=== TO DO ===
Quote the entries below from the line with "Radio notifications" through the line with "The Radio Notification is", both ends included, and only those lines.

=== Collected data ===
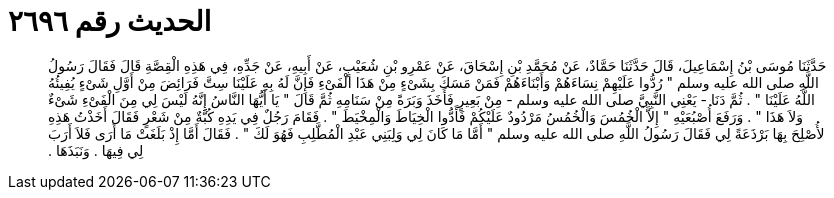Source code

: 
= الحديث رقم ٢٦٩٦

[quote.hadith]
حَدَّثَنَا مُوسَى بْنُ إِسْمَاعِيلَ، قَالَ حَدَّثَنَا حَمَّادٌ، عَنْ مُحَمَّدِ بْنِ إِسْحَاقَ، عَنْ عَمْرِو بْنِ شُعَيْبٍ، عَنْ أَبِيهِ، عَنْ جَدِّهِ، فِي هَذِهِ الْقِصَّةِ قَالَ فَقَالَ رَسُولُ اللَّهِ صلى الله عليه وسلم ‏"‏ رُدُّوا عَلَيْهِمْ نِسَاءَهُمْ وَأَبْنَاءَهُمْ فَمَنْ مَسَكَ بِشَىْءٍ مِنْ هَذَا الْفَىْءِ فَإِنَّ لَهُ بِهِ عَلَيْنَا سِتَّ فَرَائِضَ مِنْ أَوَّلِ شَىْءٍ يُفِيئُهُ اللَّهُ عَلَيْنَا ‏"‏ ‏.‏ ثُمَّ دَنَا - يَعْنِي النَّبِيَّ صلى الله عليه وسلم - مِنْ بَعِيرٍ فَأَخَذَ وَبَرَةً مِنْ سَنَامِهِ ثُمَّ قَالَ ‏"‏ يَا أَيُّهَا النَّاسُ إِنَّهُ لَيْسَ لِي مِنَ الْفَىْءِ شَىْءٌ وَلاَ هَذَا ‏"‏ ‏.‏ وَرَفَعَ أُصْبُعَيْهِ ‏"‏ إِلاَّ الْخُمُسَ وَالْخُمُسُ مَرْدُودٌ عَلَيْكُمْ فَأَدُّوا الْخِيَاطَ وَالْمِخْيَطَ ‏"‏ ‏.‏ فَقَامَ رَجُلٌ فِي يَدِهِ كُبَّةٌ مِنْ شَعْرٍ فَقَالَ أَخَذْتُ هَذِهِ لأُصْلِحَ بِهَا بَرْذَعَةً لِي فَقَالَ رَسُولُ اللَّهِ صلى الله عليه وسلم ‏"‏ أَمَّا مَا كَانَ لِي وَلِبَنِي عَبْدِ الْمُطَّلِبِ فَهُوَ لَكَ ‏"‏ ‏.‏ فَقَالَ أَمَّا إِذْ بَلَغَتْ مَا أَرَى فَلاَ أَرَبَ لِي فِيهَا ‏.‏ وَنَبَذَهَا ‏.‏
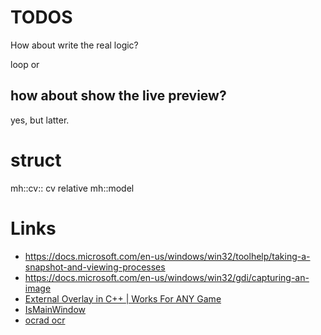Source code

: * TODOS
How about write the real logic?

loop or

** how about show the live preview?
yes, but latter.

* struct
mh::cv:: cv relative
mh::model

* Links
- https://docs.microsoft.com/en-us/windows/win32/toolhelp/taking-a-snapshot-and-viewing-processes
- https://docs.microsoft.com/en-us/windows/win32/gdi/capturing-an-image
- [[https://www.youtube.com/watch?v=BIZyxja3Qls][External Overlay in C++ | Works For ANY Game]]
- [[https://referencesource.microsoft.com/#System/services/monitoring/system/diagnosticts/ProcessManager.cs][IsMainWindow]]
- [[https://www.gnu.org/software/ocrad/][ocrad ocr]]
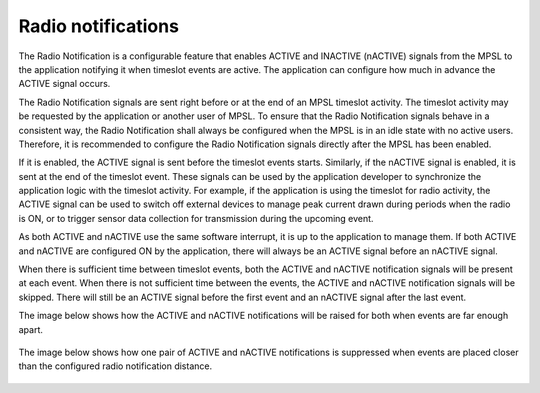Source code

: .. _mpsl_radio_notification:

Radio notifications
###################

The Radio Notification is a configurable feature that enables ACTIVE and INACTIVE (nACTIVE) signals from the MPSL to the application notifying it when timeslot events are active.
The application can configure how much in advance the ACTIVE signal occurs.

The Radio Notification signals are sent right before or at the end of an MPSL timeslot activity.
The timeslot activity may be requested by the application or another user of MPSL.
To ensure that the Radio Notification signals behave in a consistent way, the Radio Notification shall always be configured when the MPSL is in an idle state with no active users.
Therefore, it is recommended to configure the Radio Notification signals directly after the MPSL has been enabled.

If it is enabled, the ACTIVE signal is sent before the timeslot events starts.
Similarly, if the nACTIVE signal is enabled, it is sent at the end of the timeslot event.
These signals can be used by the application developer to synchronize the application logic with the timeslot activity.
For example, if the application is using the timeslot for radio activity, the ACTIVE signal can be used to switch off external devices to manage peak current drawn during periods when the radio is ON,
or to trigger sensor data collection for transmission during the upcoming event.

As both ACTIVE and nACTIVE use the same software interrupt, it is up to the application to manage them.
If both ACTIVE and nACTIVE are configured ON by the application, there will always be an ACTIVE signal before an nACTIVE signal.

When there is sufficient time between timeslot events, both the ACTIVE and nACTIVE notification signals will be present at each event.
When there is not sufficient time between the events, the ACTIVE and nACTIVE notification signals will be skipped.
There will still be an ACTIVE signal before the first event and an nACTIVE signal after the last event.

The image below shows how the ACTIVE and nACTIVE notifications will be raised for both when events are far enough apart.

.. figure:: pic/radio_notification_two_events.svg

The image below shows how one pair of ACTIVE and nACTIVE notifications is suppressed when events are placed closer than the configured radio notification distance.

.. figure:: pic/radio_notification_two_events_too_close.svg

* * *

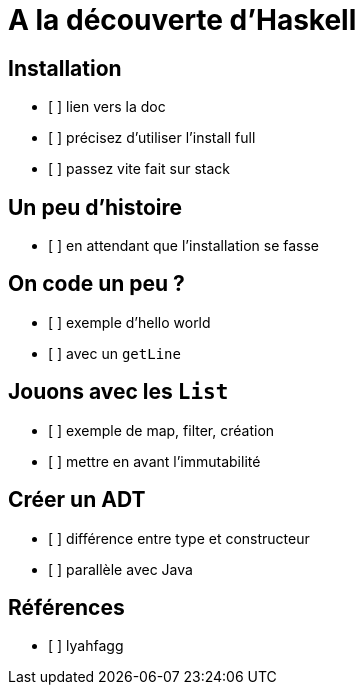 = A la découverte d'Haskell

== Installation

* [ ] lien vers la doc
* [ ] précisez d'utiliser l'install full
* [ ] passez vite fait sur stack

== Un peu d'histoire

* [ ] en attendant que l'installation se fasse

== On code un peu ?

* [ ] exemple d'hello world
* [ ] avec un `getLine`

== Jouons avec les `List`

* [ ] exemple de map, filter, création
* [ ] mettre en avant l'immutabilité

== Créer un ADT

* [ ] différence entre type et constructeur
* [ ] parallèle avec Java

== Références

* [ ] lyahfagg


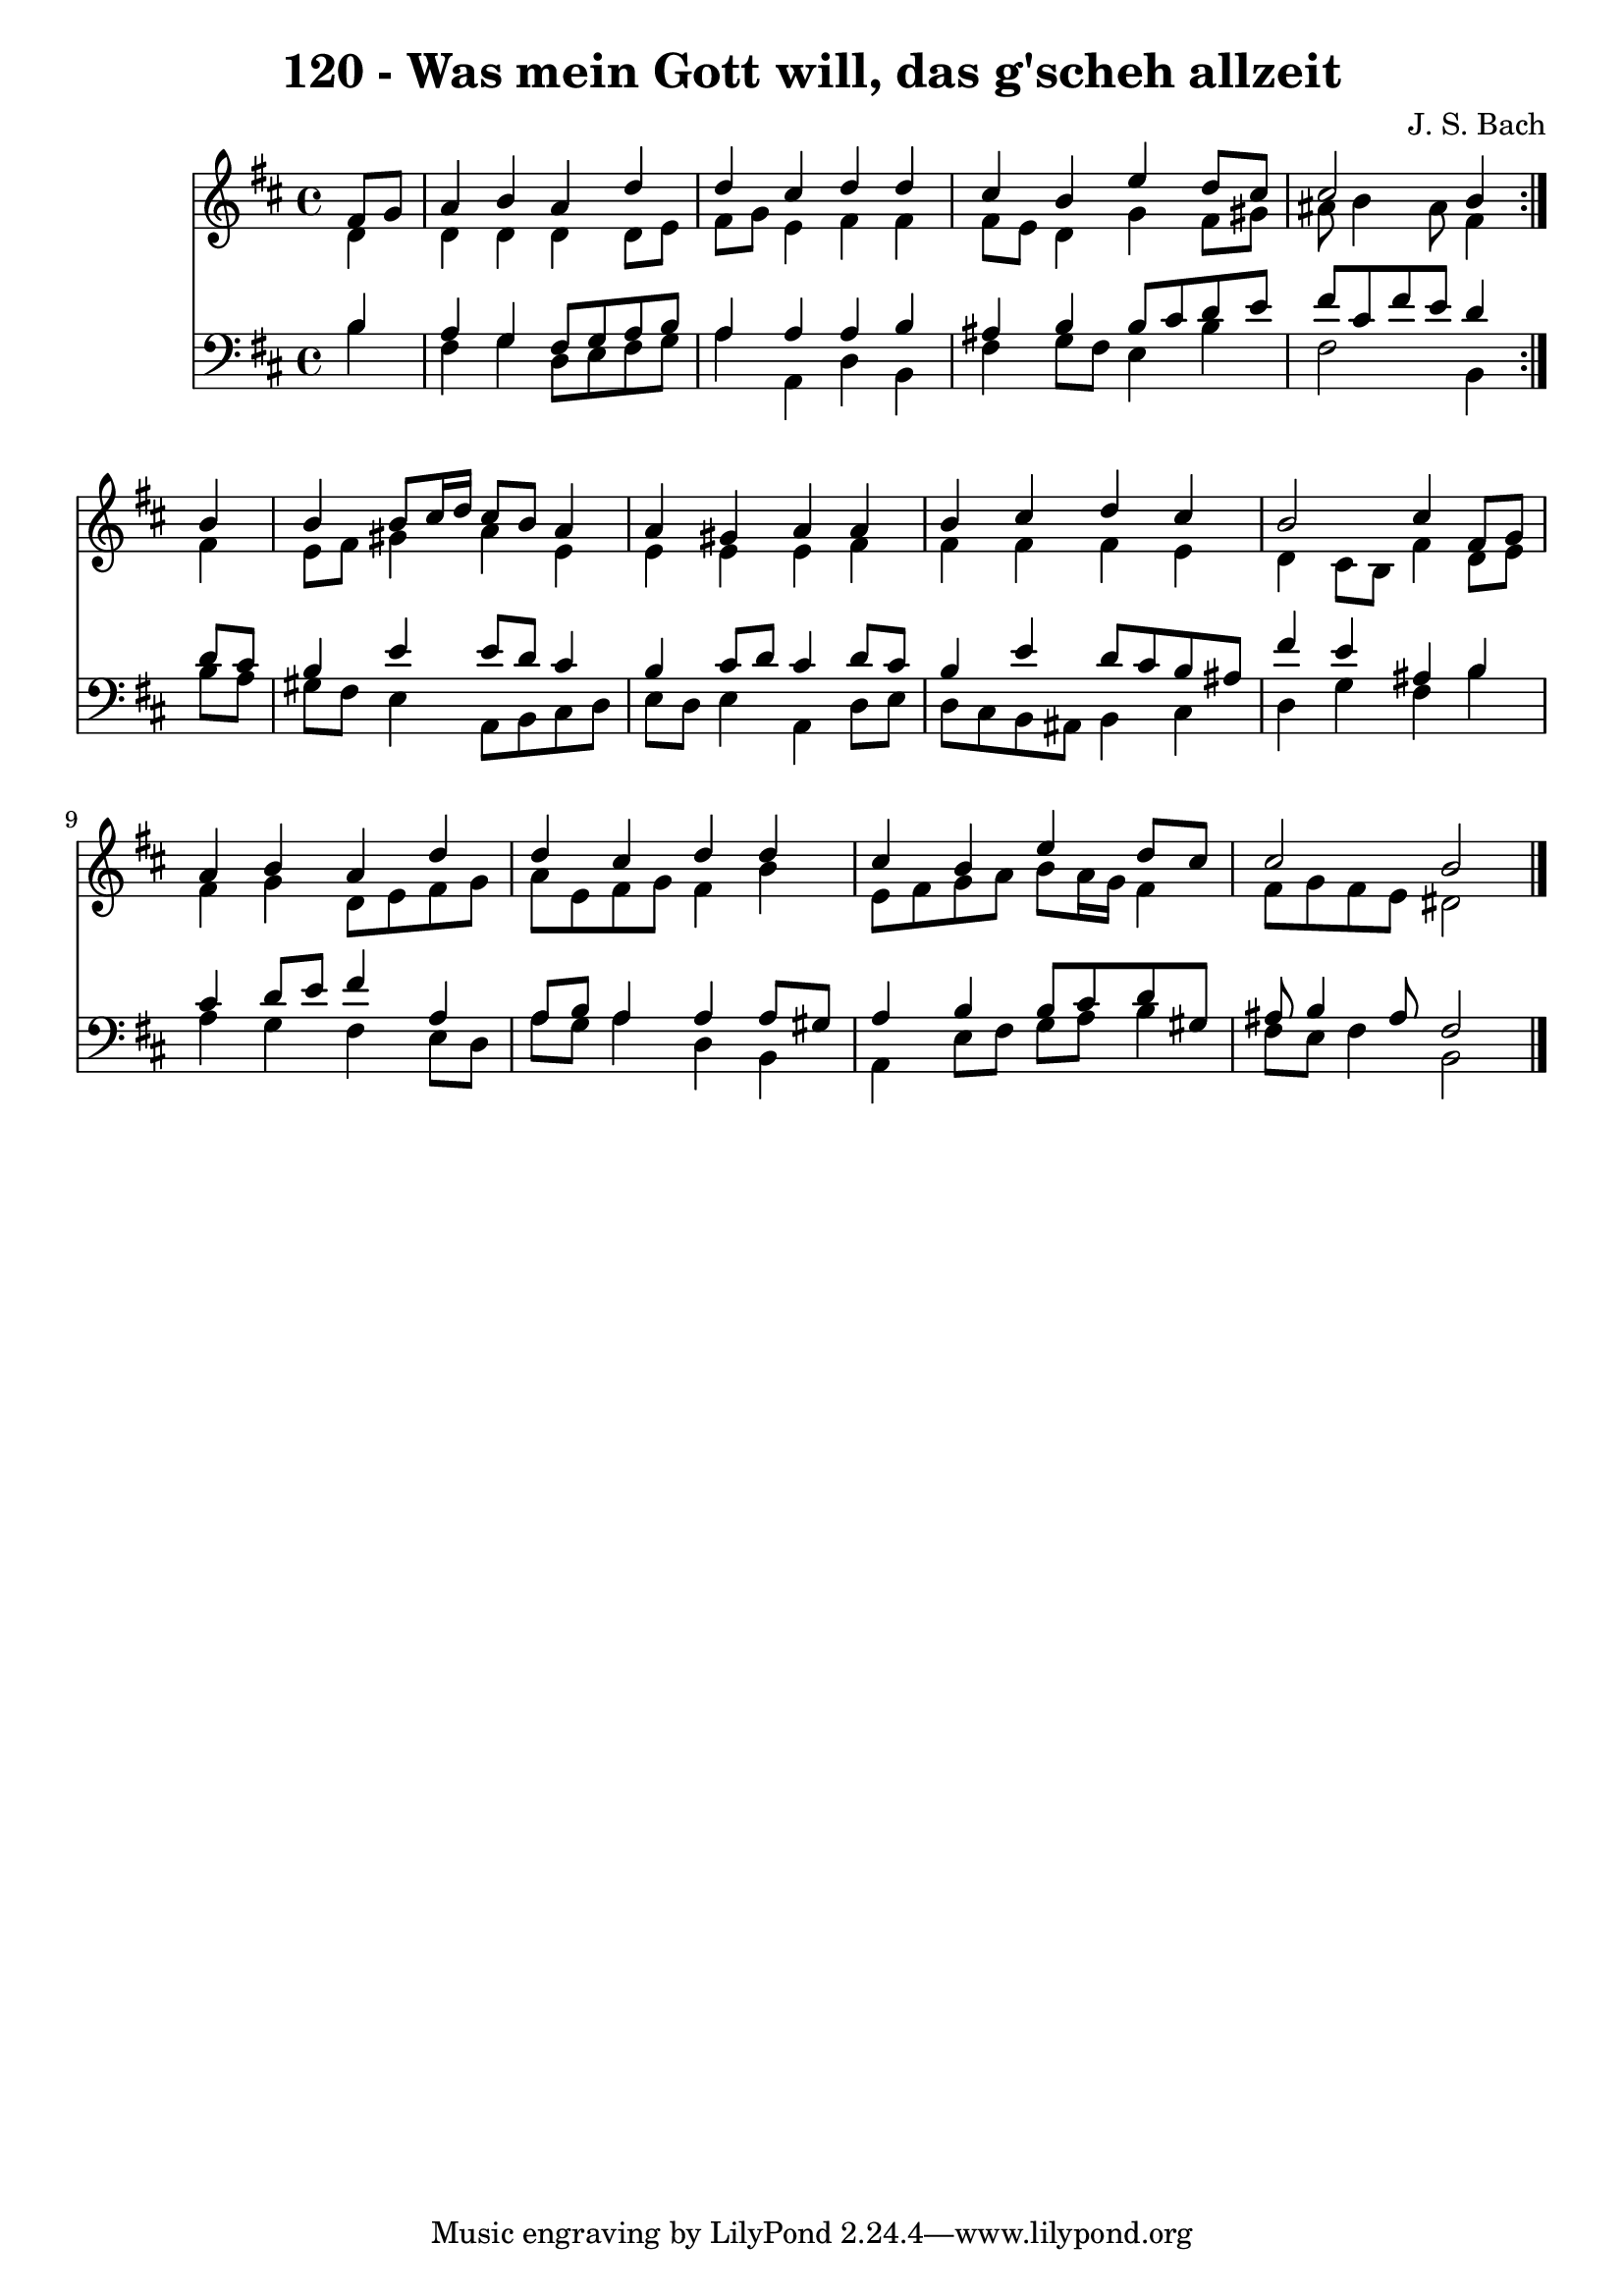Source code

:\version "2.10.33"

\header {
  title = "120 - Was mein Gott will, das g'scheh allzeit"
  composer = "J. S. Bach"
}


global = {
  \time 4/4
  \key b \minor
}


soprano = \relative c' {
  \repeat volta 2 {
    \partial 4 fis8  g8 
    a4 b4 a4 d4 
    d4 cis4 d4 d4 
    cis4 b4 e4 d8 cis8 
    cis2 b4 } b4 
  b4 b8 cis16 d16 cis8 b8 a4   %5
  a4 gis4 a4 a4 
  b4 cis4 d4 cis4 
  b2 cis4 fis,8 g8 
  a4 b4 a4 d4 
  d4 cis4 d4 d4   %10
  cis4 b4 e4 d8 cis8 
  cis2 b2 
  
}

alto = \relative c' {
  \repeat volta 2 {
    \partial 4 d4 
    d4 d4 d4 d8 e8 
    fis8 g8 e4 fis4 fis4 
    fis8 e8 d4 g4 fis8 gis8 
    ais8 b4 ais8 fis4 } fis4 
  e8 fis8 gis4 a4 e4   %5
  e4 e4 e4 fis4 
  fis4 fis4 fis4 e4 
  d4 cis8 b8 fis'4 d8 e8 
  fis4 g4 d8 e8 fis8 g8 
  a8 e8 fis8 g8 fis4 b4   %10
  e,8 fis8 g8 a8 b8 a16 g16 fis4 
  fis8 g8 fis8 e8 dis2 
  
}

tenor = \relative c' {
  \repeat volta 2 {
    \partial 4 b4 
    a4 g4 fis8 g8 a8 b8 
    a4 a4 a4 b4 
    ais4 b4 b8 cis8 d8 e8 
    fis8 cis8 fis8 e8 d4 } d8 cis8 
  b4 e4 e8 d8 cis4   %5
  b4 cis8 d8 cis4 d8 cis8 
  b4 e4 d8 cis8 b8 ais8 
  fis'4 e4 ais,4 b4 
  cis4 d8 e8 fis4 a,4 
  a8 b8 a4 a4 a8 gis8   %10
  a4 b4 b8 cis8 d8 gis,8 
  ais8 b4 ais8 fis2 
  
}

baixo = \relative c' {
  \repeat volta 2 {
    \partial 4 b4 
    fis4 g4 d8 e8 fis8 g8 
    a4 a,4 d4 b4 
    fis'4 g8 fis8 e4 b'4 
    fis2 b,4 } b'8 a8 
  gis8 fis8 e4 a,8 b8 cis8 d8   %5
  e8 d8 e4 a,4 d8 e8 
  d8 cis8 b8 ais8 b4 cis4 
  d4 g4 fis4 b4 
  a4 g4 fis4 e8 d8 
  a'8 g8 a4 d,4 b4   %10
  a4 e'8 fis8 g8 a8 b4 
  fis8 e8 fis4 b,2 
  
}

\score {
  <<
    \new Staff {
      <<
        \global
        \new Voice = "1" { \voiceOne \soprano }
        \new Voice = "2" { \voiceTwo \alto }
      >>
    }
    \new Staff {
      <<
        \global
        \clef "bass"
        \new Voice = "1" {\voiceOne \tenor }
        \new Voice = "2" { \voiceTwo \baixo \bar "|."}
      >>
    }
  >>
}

=== OUTPUT OF THE TASK ===
Radio notifications
###################

The Radio Notification is a configurable feature that enables ACTIVE and INACTIVE (nACTIVE) signals from the MPSL to the application notifying it when timeslot events are active.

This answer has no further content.